▸ **Records from a data source**:
******

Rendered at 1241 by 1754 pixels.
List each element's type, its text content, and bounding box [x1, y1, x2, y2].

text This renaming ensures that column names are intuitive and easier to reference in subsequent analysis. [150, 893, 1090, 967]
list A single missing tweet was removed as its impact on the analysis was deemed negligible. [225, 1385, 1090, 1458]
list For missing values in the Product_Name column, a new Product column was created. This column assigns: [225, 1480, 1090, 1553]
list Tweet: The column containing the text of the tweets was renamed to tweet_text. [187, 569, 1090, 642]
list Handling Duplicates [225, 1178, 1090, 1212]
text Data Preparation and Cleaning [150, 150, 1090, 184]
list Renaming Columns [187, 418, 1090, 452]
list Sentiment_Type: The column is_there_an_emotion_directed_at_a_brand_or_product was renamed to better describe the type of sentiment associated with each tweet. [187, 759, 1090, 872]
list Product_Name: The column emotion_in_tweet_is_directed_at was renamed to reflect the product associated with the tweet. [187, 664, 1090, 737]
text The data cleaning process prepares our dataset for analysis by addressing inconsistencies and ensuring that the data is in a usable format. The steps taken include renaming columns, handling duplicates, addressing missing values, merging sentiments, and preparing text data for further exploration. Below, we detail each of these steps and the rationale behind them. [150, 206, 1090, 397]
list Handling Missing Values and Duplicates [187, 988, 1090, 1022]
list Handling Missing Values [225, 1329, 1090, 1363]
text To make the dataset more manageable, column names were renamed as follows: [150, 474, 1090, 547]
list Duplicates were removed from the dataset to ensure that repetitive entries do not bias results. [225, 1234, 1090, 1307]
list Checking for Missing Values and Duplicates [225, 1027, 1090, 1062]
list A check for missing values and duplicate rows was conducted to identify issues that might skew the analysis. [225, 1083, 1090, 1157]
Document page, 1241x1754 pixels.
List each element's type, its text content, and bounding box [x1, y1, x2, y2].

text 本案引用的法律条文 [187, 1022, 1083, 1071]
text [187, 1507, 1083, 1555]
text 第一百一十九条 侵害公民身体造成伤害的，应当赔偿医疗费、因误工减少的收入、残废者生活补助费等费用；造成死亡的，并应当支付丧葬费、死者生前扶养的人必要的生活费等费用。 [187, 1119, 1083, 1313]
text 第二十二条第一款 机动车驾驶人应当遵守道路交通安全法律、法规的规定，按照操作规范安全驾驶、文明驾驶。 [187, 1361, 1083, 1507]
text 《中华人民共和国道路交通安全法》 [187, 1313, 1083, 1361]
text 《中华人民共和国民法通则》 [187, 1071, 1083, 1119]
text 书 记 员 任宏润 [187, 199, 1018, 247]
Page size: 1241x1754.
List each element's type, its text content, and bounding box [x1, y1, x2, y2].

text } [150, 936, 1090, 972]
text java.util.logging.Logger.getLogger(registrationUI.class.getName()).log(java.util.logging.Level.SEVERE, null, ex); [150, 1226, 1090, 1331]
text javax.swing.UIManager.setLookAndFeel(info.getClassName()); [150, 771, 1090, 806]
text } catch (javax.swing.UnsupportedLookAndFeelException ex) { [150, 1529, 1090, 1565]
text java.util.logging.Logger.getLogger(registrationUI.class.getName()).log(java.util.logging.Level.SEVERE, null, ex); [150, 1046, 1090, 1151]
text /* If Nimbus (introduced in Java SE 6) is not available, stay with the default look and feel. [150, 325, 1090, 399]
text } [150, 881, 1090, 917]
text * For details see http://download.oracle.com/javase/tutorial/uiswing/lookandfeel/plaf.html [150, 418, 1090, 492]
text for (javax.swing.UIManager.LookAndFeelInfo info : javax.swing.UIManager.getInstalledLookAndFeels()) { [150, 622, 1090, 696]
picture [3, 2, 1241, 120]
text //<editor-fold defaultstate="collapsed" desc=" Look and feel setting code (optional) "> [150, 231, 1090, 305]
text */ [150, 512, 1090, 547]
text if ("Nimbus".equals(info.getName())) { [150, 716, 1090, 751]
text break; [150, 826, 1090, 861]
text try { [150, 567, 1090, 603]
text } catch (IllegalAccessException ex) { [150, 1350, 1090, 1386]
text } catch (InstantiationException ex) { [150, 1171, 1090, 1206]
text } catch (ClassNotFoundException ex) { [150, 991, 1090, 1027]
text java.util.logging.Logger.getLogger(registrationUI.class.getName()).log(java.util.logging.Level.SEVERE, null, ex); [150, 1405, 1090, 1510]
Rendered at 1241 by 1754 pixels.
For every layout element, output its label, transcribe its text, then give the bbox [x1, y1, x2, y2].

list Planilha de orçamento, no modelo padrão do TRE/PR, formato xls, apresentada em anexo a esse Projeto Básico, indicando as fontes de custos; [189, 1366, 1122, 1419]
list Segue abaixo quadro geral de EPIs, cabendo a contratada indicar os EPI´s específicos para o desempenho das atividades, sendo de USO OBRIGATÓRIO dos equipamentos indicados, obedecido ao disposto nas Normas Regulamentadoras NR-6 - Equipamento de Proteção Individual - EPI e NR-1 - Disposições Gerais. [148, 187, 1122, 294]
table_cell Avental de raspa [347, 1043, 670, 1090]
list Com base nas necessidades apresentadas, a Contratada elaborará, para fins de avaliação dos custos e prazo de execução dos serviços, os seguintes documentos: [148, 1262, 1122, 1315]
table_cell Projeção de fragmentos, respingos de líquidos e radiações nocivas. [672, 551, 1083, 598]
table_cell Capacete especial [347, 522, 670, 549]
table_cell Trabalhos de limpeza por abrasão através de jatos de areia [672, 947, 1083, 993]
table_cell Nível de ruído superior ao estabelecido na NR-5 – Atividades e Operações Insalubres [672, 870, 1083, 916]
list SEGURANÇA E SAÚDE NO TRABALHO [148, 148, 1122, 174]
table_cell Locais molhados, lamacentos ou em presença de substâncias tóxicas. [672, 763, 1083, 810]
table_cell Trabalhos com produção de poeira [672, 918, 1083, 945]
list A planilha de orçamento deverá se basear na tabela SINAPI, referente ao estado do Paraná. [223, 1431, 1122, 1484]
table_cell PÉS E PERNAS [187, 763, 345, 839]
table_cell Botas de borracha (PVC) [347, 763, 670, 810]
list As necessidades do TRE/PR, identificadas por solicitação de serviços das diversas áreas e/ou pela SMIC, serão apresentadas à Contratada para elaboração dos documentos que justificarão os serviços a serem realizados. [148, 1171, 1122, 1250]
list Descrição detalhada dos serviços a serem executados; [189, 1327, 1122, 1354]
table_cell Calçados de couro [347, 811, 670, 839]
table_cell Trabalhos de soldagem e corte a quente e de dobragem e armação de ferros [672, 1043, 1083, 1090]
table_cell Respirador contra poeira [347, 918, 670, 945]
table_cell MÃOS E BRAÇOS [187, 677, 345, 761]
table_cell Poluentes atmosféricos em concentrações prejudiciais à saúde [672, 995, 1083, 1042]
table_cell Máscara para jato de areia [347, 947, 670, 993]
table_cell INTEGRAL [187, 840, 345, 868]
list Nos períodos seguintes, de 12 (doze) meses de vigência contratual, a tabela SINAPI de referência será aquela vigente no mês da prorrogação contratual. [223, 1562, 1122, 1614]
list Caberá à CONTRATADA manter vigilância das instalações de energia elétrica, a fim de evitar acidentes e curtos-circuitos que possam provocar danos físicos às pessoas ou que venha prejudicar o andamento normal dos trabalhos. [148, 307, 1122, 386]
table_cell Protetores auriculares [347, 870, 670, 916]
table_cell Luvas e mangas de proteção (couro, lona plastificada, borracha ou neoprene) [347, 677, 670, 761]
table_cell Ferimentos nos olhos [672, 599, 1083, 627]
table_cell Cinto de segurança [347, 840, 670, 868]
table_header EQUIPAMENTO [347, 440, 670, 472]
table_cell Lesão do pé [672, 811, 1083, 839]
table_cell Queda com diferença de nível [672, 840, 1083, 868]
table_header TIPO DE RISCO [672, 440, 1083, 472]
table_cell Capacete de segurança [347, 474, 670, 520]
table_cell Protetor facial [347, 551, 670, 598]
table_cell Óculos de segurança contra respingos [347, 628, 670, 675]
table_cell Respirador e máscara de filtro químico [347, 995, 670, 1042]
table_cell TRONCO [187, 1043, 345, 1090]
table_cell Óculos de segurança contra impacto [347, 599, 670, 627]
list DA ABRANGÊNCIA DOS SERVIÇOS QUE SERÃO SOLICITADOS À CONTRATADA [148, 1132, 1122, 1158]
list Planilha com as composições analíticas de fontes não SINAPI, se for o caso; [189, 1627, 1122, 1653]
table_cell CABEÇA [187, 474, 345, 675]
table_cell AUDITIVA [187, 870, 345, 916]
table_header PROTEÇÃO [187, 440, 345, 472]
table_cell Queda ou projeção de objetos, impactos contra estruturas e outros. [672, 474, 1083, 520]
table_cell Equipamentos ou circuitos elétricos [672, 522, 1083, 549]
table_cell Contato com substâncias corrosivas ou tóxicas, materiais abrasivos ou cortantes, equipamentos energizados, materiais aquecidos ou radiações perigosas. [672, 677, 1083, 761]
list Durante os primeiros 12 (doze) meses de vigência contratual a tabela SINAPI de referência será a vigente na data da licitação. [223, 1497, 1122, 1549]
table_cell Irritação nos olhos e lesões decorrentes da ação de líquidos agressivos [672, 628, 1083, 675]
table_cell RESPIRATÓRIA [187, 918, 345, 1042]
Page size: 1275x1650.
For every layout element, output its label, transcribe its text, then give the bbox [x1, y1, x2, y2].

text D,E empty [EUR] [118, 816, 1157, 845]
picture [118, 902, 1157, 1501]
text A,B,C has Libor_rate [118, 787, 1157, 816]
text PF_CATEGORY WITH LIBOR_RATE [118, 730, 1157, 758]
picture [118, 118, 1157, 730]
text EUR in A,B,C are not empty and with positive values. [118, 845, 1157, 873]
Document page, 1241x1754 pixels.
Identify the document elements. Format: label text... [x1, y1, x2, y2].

******

▸ **Exercise description**: Tally the lines in the records above that contain the word "tóxicas", and give only that number.

▸ **Answer section**: 2